_What you are asked to do:_
Given the entries that follow, write out exactly the lines starting at the one containing "Ensuring working hours" and ending at the one containing "The Company will", both ends included, and only those.

_Data extracts:_
* * * * *

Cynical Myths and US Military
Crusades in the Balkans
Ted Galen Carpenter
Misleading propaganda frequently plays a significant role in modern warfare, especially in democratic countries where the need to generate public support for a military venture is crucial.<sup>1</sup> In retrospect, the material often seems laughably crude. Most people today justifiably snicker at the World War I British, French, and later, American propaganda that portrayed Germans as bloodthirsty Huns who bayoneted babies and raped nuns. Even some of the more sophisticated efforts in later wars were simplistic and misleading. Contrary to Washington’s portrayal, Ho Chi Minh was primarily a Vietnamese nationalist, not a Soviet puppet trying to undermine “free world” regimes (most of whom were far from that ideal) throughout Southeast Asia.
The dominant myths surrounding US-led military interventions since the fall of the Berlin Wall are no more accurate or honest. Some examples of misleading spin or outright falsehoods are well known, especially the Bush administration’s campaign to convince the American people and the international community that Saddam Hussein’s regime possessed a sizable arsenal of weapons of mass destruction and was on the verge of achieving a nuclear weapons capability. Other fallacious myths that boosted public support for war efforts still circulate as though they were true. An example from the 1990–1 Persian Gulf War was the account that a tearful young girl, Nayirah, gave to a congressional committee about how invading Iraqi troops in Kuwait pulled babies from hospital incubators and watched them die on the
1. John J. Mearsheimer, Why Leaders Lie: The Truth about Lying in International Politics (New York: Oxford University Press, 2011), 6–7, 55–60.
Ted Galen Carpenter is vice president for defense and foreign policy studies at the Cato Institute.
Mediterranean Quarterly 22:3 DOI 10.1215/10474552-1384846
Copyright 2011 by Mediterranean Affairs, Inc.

* * * * *

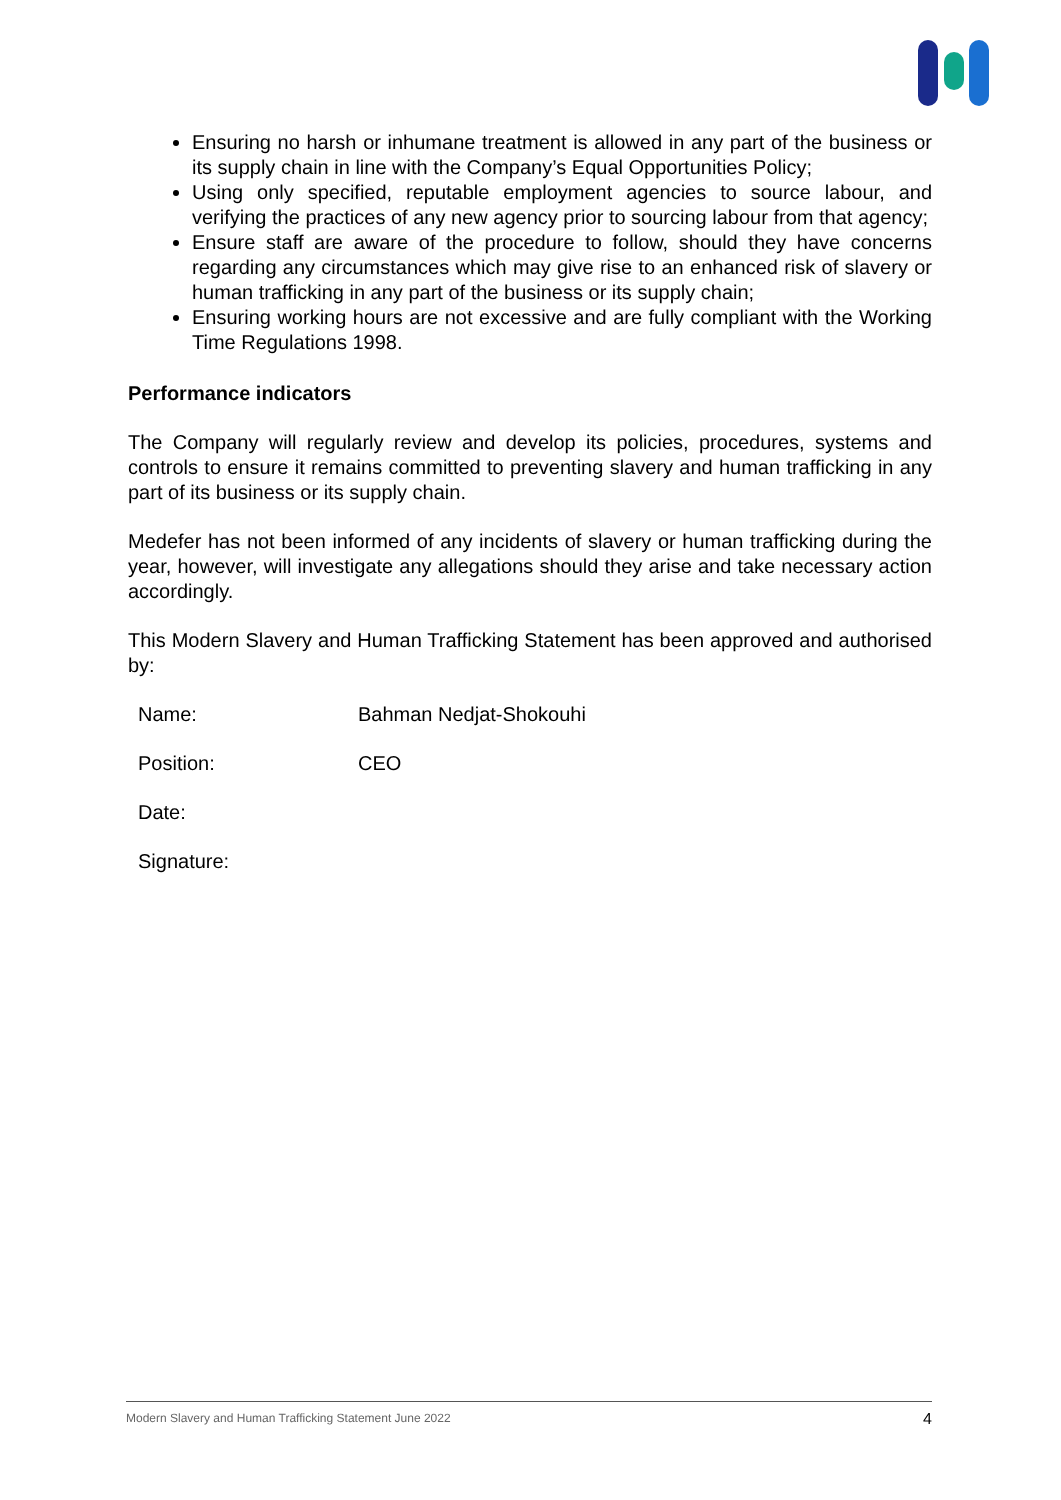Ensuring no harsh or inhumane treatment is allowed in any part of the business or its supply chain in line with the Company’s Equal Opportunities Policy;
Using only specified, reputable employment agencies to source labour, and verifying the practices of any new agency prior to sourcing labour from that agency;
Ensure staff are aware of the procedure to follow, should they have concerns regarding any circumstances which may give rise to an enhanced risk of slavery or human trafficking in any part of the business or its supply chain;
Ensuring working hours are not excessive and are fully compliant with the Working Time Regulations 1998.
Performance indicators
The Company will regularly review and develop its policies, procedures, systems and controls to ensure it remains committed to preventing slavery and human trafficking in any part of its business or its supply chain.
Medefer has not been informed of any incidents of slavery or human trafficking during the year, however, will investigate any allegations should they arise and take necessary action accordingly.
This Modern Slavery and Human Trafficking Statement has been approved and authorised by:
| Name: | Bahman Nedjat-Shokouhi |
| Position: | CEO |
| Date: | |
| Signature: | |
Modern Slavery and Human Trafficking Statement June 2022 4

* * * * *

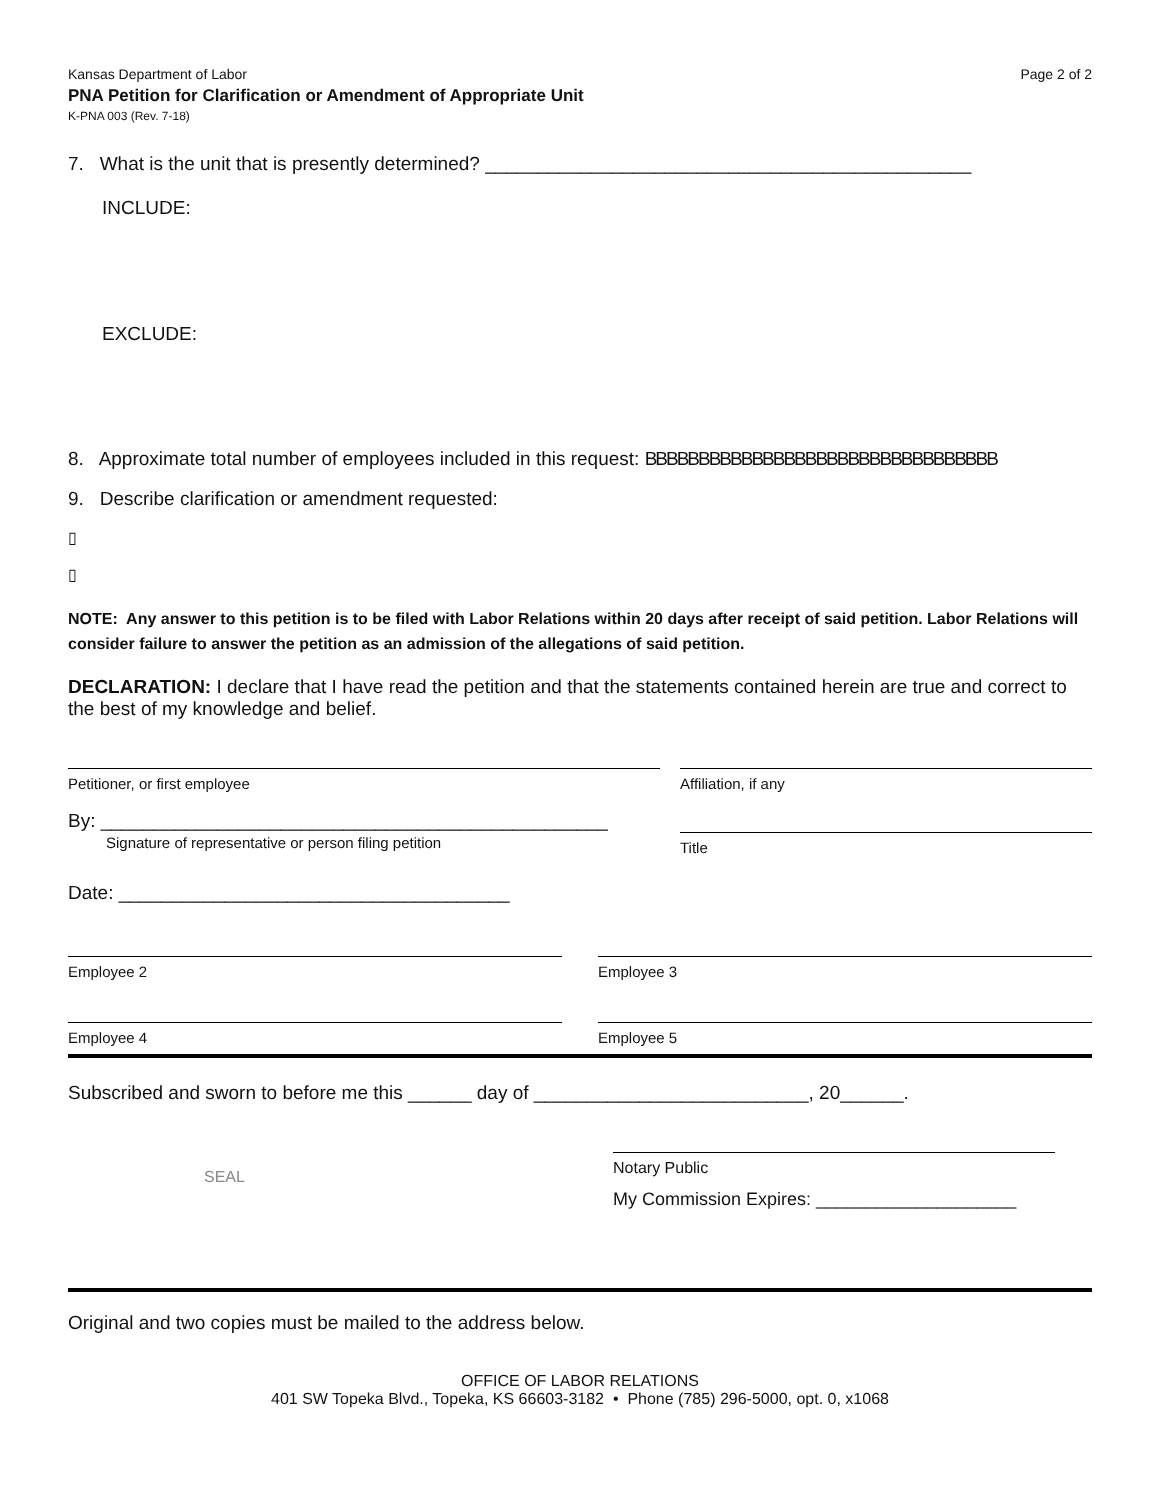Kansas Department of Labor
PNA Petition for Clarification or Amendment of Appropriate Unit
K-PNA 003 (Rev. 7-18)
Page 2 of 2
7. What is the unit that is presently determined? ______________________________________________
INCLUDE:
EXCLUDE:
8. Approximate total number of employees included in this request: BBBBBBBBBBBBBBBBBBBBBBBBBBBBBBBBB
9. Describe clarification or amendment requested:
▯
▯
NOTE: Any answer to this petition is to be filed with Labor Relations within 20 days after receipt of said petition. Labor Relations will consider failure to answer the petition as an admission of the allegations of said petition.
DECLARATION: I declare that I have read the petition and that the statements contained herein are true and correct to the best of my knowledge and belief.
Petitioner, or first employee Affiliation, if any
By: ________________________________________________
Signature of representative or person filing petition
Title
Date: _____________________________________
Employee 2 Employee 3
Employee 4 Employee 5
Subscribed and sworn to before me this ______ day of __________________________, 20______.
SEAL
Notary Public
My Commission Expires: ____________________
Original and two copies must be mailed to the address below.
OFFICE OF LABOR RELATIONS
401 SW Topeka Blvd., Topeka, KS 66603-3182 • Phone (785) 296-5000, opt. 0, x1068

* * * * *

_Response below:_
Ensuring working hours are not excessive and are fully compliant with the Working Time Regulations 1998.
Performance indicators
The Company will regularly review and develop its policies, procedures, systems and controls to ensure it remains committed to preventing slavery and human trafficking in any part of its business or its supply chain.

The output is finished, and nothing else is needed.